_YOUR INSTRUCTIONS:_ Search the material for the word "thumb" and report each line where it turns up.

··· SUPPLIED INFORMATION

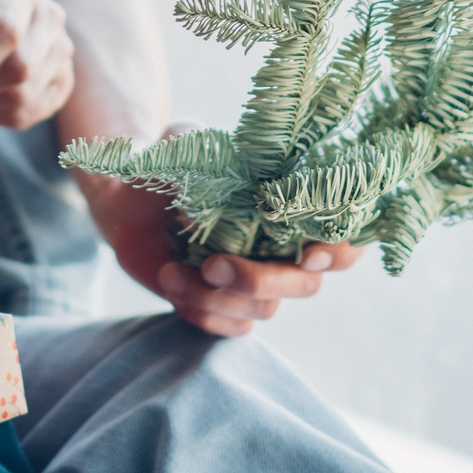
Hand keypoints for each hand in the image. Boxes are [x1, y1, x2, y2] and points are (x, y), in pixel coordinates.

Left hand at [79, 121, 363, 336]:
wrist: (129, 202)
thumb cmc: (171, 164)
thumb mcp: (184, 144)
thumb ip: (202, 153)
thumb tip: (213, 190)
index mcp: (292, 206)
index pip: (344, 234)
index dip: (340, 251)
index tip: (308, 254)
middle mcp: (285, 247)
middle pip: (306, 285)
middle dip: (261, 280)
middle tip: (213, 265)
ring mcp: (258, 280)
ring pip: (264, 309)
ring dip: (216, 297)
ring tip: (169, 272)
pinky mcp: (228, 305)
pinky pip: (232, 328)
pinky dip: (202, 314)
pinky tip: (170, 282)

······

_REPLY TO THE TASK:_
thumb cmc: (171, 164)
thumb mcp: (184, 144)
thumb ip: (202, 153)
thumb tip: (213, 190)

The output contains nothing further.